Exercise aim: From the listing below, output only the lines starting at the line that has "G01X1892300Y-6629400D02*" and ending at the line that has "G01X5791200Y-1587500D03*", exactly as they appear, ends included.

Task data:
□ □ □ □ □
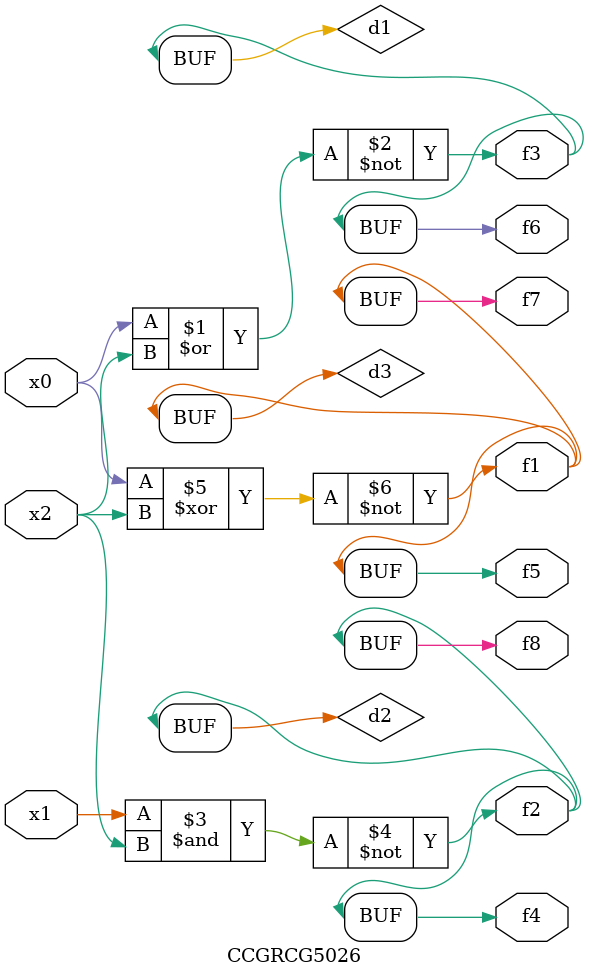
<source format=v>
module CCGRCG5026(
	input x0, x1, x2,
	output f1, f2, f3, f4, f5, f6, f7, f8
);

	wire d1, d2, d3;

	nor (d1, x0, x2);
	nand (d2, x1, x2);
	xnor (d3, x0, x2);
	assign f1 = d3;
	assign f2 = d2;
	assign f3 = d1;
	assign f4 = d2;
	assign f5 = d3;
	assign f6 = d1;
	assign f7 = d3;
	assign f8 = d2;
endmodule

</source>
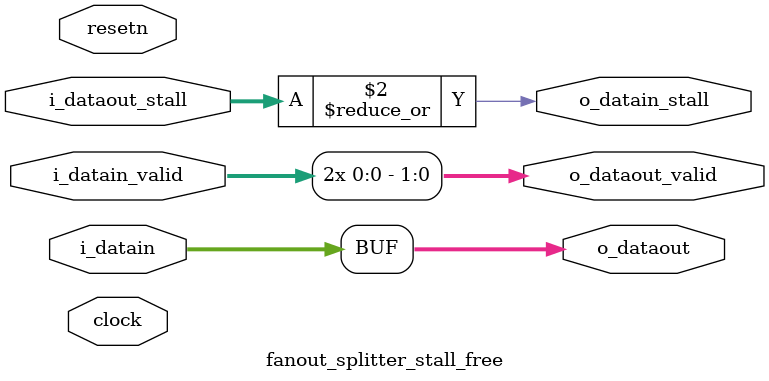
<source format=v>
module fanout_splitter_stall_free(clock, resetn, i_datain, i_datain_valid, o_datain_stall, o_dataout, i_dataout_stall, o_dataout_valid);

parameter DATA_WIDTH = 32;
parameter NUM_FANOUTS = 2;
parameter INSERT_AND = 0;
parameter INSERT_REGISTER = 0;

 input clock, resetn;
 input [DATA_WIDTH-1:0] i_datain;
 input i_datain_valid;
 output reg o_datain_stall;
 output reg [DATA_WIDTH-1:0] o_dataout;
 input [NUM_FANOUTS-1:0] i_dataout_stall;
 output reg [NUM_FANOUTS-1:0] o_dataout_valid;

generate
if (INSERT_REGISTER)
begin
  always @ (negedge resetn or posedge clock)
  begin
    if (~resetn)
    begin
      o_datain_stall <= 1'b0;
      o_dataout_valid <= {NUM_FANOUTS{1'b0}};
      o_dataout <= 'x;
    end
    else
    begin
      o_datain_stall <= |i_dataout_stall;
      o_dataout_valid <= (INSERT_AND==1) ? {NUM_FANOUTS{i_datain_valid & ~o_datain_stall}} : {NUM_FANOUTS{i_datain_valid}};
      o_dataout <= i_datain;
    end
  end
end
else
begin always @ (*)
  begin
    o_datain_stall <= |i_dataout_stall;
    o_dataout_valid <= (INSERT_AND==1) ? {NUM_FANOUTS{i_datain_valid & ~o_datain_stall}} : {NUM_FANOUTS{i_datain_valid}};
    o_dataout <= i_datain;
  end
end
endgenerate

endmodule

</source>
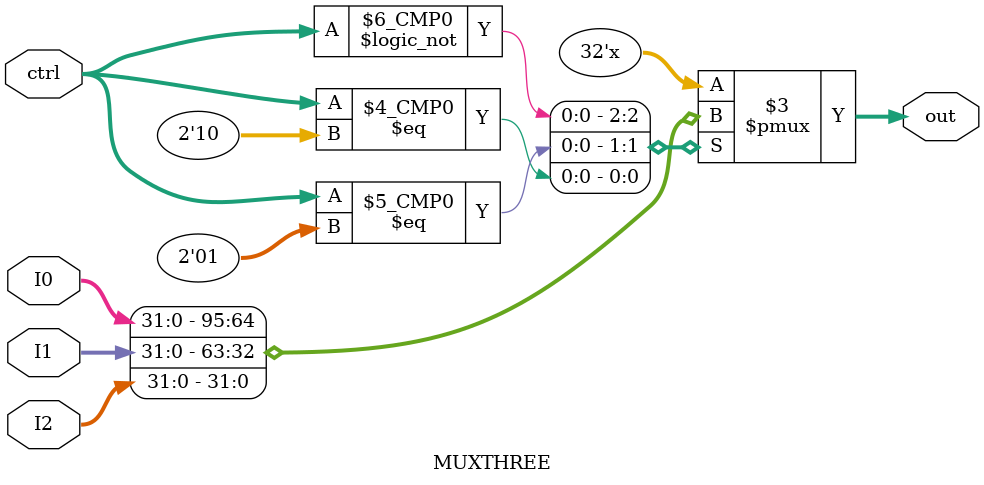
<source format=v>
module MUXTHREE (I0,I1,I2,ctrl,out);
	input[width-1:0] I0,I1,I2;
	input [1:0]ctrl;
	output reg[width-1:0] out;
	parameter width=32;

	always @(I0 or I1 or I2 or ctrl) begin
		case(ctrl)
			3'b000: out=I0;
			3'b001: out=I1;
			3'b010: out=I2;
		endcase
	end
endmodule

</source>
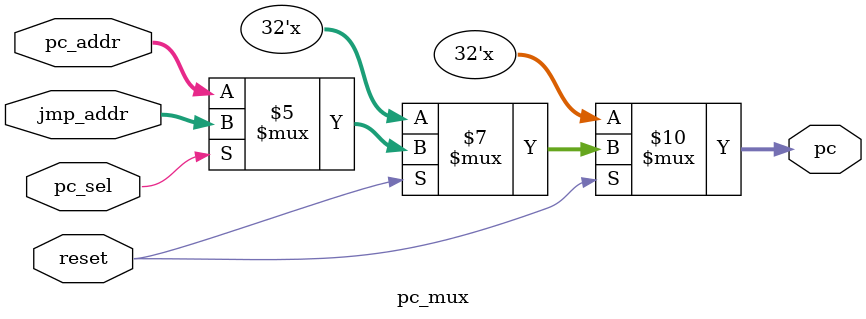
<source format=v>


`timescale 1ns/10ps

module pc_mux (
    reset,
    pc,
    pc_addr,
    jmp_addr,
    pc_sel
);


input reset;
output [31:0] pc;
reg [31:0] pc;
input [31:0] pc_addr;
input [31:0] jmp_addr;
input [0:0] pc_sel;




always @(pc_sel, jmp_addr, pc_addr, reset) begin: PC_MUX_PMUX
    if ((reset == 1)) begin
        if (pc_sel) begin
            pc = jmp_addr;
        end
        else begin
            pc = pc_addr;
        end
    end
end

endmodule

</source>
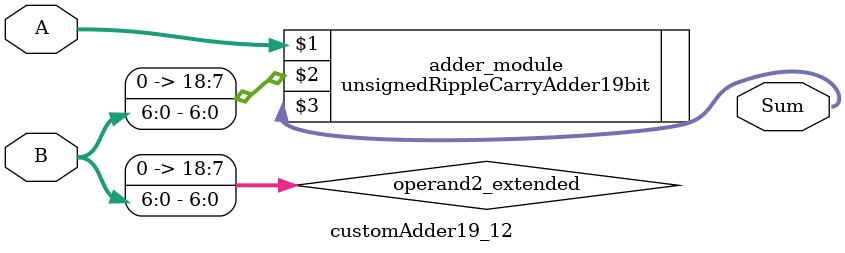
<source format=v>

module customAdder19_12(
                    input [18 : 0] A,
                    input [6 : 0] B,
                    
                    output [19 : 0] Sum
            );

    wire [18 : 0] operand2_extended;
    
    assign operand2_extended =  {12'b0, B};
    
    unsignedRippleCarryAdder19bit adder_module(
        A,
        operand2_extended,
        Sum
    );
    
endmodule
        
</source>
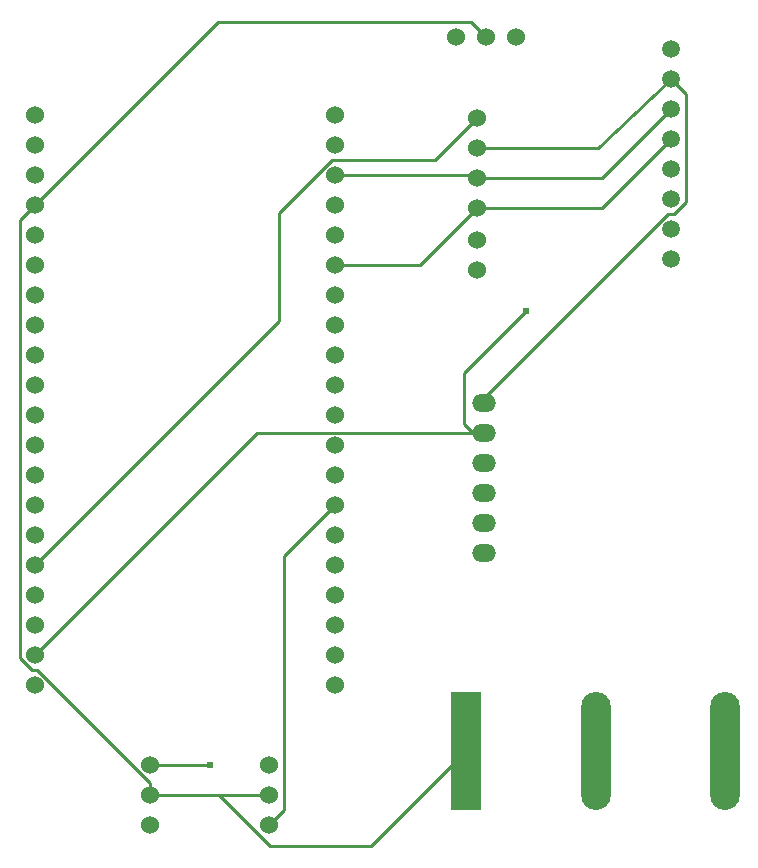
<source format=gbl>
G04 Layer: BottomLayer*
G04 EasyEDA Pro v2.2.40.3, 2025-07-25 22:58:42*
G04 Gerber Generator version 0.3*
G04 Scale: 100 percent, Rotated: No, Reflected: No*
G04 Dimensions in millimeters*
G04 Leading zeros omitted, absolute positions, 4 integers and 5 decimals*
G04 Generated by one-click*
%FSLAX45Y45*%
%MOMM*%
%ADD10C,0.254*%
%ADD11C,1.524*%
%ADD12C,1.5*%
%ADD13O,2.0X1.5*%
%ADD14R,2.49999X9.99998*%
%ADD15O,2.49999X9.99998*%
%ADD16C,0.6171*%
%ADD17C,0.61*%
G75*


G04 PolygonModel Start*
G54D10*
G01X4152900Y-1409700D02*
G01X5178138Y-1409700D01*
G01X5791200Y-825500D01*
G01X1892300Y-6629400D02*
G01X1384300Y-6629400D01*

G04 Pad Start*
G54D11*
G01X406400Y-1130300D03*
G01X406400Y-1384300D03*
G01X406400Y-1638300D03*
G01X406400Y-1892300D03*
G01X406400Y-2146300D03*
G01X406400Y-2400300D03*
G01X406400Y-2654300D03*
G01X406400Y-2908300D03*
G01X406400Y-3162300D03*
G01X406400Y-3416300D03*
G01X406400Y-3670300D03*
G01X406400Y-3924300D03*
G01X406400Y-4178300D03*
G01X406400Y-4432300D03*
G01X406400Y-4686300D03*
G01X406400Y-4940300D03*
G01X406400Y-5194300D03*
G01X406400Y-5448300D03*
G01X406400Y-5702300D03*
G01X406400Y-5956300D03*
G01X2946400Y-5956300D03*
G01X2946400Y-5702300D03*
G01X2946400Y-5448300D03*
G01X2946400Y-5194300D03*
G01X2946400Y-4940300D03*
G01X2946400Y-4686300D03*
G01X2946400Y-4432300D03*
G01X2946400Y-4178300D03*
G01X2946400Y-3924300D03*
G01X2946400Y-3670300D03*
G01X2946400Y-3416300D03*
G01X2946400Y-3162300D03*
G01X2946400Y-2908300D03*
G01X2946400Y-2654300D03*
G01X2946400Y-2400300D03*
G01X2946400Y-2146300D03*
G01X2946400Y-1892300D03*
G01X2946400Y-1638300D03*
G01X2946400Y-1384300D03*
G01X2946400Y-1130300D03*
G54D12*
G01X5791200Y-571500D03*
G01X5791200Y-825500D03*
G01X5791200Y-1079500D03*
G01X5791200Y-1333500D03*
G01X5791200Y-1587500D03*
G01X5791200Y-1841500D03*
G01X5791200Y-2095500D03*
G01X5791200Y-2349500D03*
G54D11*
G01X2387600Y-6629400D03*
G01X2387600Y-6883400D03*
G01X2387600Y-7137400D03*
G01X1384300Y-6629400D03*
G01X1384300Y-6883400D03*
G01X1384300Y-7137400D03*
G01X3975100Y-469900D03*
G01X4229100Y-469900D03*
G01X4483100Y-469900D03*
G01X4152900Y-1155700D03*
G01X4152900Y-1409700D03*
G01X4152900Y-1663700D03*
G01X4152900Y-1917700D03*
G01X4152900Y-2184400D03*
G01X4152900Y-2438400D03*
G54D13*
G01X4209999Y-4070096D03*
G01X4209999Y-4324096D03*
G01X4209999Y-4578096D03*
G01X4209999Y-4832096D03*
G01X4209999Y-3816096D03*
G01X4209999Y-3562096D03*
G54D14*
G01X4056202Y-6515100D03*
G54D15*
G01X5156200Y-6515100D03*
G01X6256198Y-6515100D03*
G04 Pad End*

G04 Via Start*
G54D17*
G01X4565904Y-2787396D03*
G01X1892300Y-6629400D03*
G04 Via End*

G04 Track Start*
G54D10*
G01X3797300Y-1511300D02*
G01X4152900Y-1155700D01*
G01X406400Y-5702300D02*
G01X2292604Y-3816096D01*
G01X4121404Y-3816096D02*
G01X4045204Y-3739896D01*
G01X5791200Y-825500D02*
G01X5918200Y-952500D01*
G01X5918200Y-1866900D01*
G01X5816600Y-1968500D01*
G01X5765800Y-1968500D01*
G01X4216400Y-3517900D01*
G01X4216400Y-3555695D01*
G01X4209999Y-3562096D01*
G01X406400Y-1892300D02*
G01X1955800Y-342900D01*
G01X4102100Y-342900D01*
G01X4229100Y-469900D01*
G01X406400Y-1892300D02*
G01X279400Y-2019300D01*
G01X279400Y-5727700D01*
G01X2946400Y-1638300D02*
G01X4127500Y-1638300D01*
G01X4152900Y-1663700D01*
G01X5207000Y-1663700D01*
G01X5791200Y-1079500D01*
G01X2946400Y-2400300D02*
G01X3670300Y-2400300D01*
G01X4152900Y-1917700D01*
G01X5207000Y-1917700D01*
G01X5791200Y-1333500D01*
G01X2946400Y-4432300D02*
G01X2514600Y-4864100D01*
G01X2514600Y-7010400D01*
G01X2387600Y-7137400D01*
G01X2292604Y-3816096D02*
G01X4121404Y-3816096D01*
G01X4209999Y-3816096D01*
G01X1384300Y-6883400D02*
G01X1968500Y-6883400D01*
G01X2387600Y-6883400D02*
G01X1968500Y-6883400D01*
G01X2400300Y-7315200D01*
G01X3256102Y-7315200D01*
G01X4056202Y-6515100D01*
G01X2921000Y-1511300D02*
G01X3797300Y-1511300D01*
G01X406400Y-4940300D02*
G01X2476500Y-2870200D01*
G01X2476500Y-1955800D01*
G01X2921000Y-1511300D01*
G01X4045204Y-3739896D02*
G01X4045204Y-3308096D01*
G01X4565904Y-2787396D01*
G01X426620Y-5829300D02*
G01X1384300Y-6786980D01*
G01X1384300Y-6883400D01*
G01X279400Y-5727700D02*
G01X381000Y-5829300D01*
G01X426620Y-5829300D01*
G04 Track End*

M02*


</source>
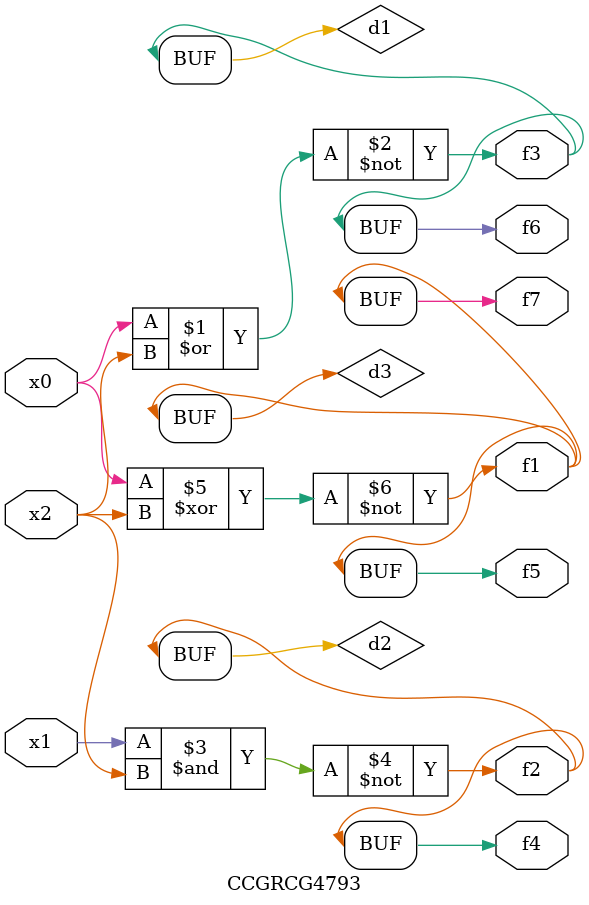
<source format=v>
module CCGRCG4793(
	input x0, x1, x2,
	output f1, f2, f3, f4, f5, f6, f7
);

	wire d1, d2, d3;

	nor (d1, x0, x2);
	nand (d2, x1, x2);
	xnor (d3, x0, x2);
	assign f1 = d3;
	assign f2 = d2;
	assign f3 = d1;
	assign f4 = d2;
	assign f5 = d3;
	assign f6 = d1;
	assign f7 = d3;
endmodule

</source>
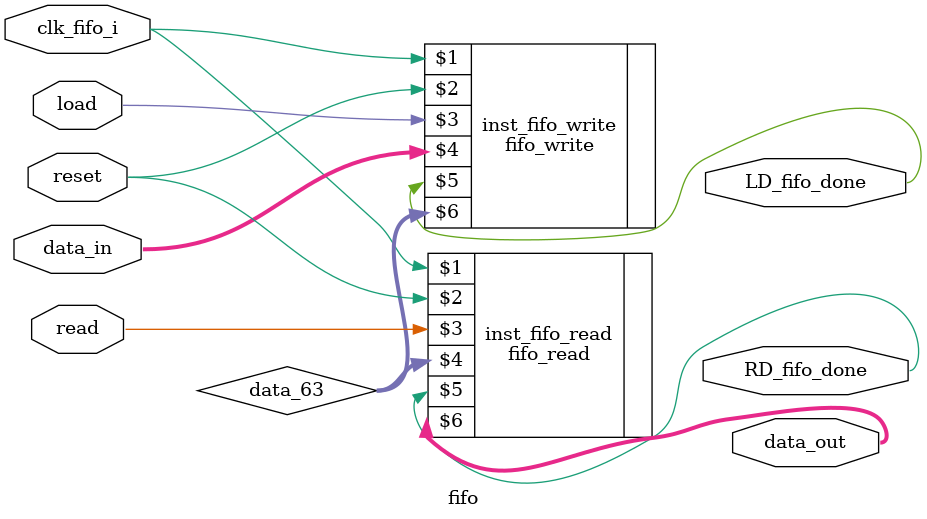
<source format=v>
module fifo(clk_fifo_i, reset, load, read, data_in, LD_fifo_done, RD_fifo_done, data_out);
input clk_fifo_i, reset, load, read;
input [7:0] data_in;
output LD_fifo_done;
output RD_fifo_done;
output [7:0] data_out;

wire [63:0] data_63;

fifo_write inst_fifo_write(clk_fifo_i, reset, load, data_in, LD_fifo_done, data_63);
fifo_read inst_fifo_read(clk_fifo_i, reset, read, data_63, RD_fifo_done, data_out);

endmodule
</source>
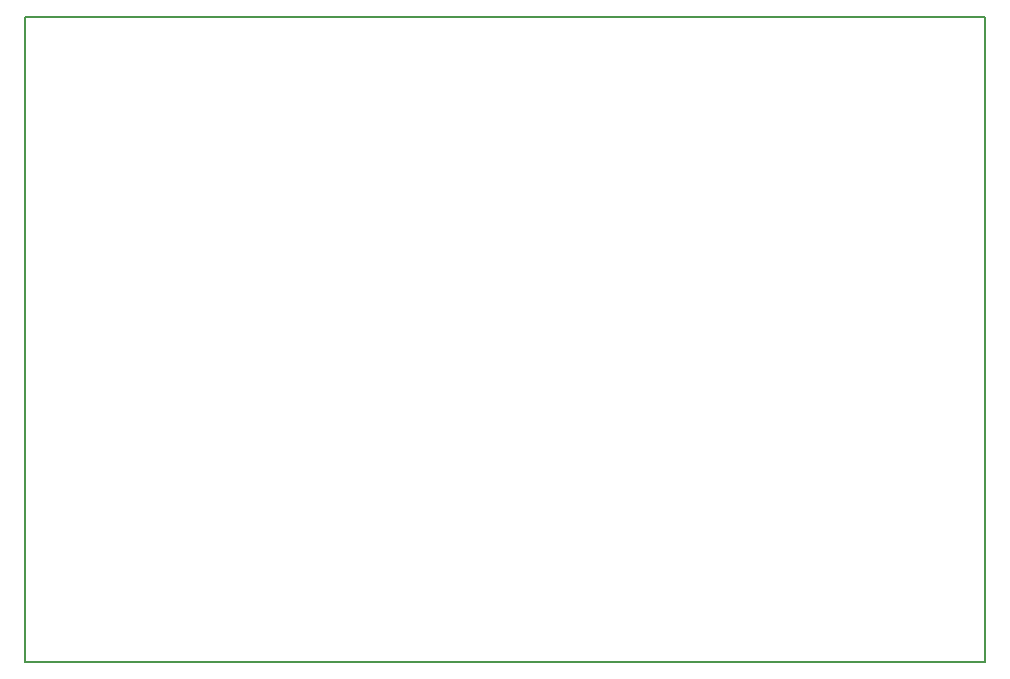
<source format=gbr>
G04 #@! TF.GenerationSoftware,KiCad,Pcbnew,(5.0.0)*
G04 #@! TF.CreationDate,2019-07-13T19:24:01-04:00*
G04 #@! TF.ProjectId,ProMicro-Breakout,50726F4D6963726F2D427265616B6F75,rev?*
G04 #@! TF.SameCoordinates,Original*
G04 #@! TF.FileFunction,Profile,NP*
%FSLAX46Y46*%
G04 Gerber Fmt 4.6, Leading zero omitted, Abs format (unit mm)*
G04 Created by KiCad (PCBNEW (5.0.0)) date 07/13/19 19:24:01*
%MOMM*%
%LPD*%
G01*
G04 APERTURE LIST*
%ADD10C,0.150000*%
G04 APERTURE END LIST*
D10*
X102870000Y-142240000D02*
X102870000Y-87630000D01*
X184150000Y-142240000D02*
X102870000Y-142240000D01*
X184150000Y-87630000D02*
X184150000Y-142240000D01*
X102870000Y-87630000D02*
X184150000Y-87630000D01*
M02*

</source>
□ □ □ □ □
Output of the task:
G01X1892300Y-6629400D02*
G01X1384300Y-6629400D01*

G04 Pad Start*
G54D11*
G01X406400Y-1130300D03*
G01X406400Y-1384300D03*
G01X406400Y-1638300D03*
G01X406400Y-1892300D03*
G01X406400Y-2146300D03*
G01X406400Y-2400300D03*
G01X406400Y-2654300D03*
G01X406400Y-2908300D03*
G01X406400Y-3162300D03*
G01X406400Y-3416300D03*
G01X406400Y-3670300D03*
G01X406400Y-3924300D03*
G01X406400Y-4178300D03*
G01X406400Y-4432300D03*
G01X406400Y-4686300D03*
G01X406400Y-4940300D03*
G01X406400Y-5194300D03*
G01X406400Y-5448300D03*
G01X406400Y-5702300D03*
G01X406400Y-5956300D03*
G01X2946400Y-5956300D03*
G01X2946400Y-5702300D03*
G01X2946400Y-5448300D03*
G01X2946400Y-5194300D03*
G01X2946400Y-4940300D03*
G01X2946400Y-4686300D03*
G01X2946400Y-4432300D03*
G01X2946400Y-4178300D03*
G01X2946400Y-3924300D03*
G01X2946400Y-3670300D03*
G01X2946400Y-3416300D03*
G01X2946400Y-3162300D03*
G01X2946400Y-2908300D03*
G01X2946400Y-2654300D03*
G01X2946400Y-2400300D03*
G01X2946400Y-2146300D03*
G01X2946400Y-1892300D03*
G01X2946400Y-1638300D03*
G01X2946400Y-1384300D03*
G01X2946400Y-1130300D03*
G54D12*
G01X5791200Y-571500D03*
G01X5791200Y-825500D03*
G01X5791200Y-1079500D03*
G01X5791200Y-1333500D03*
G01X5791200Y-1587500D03*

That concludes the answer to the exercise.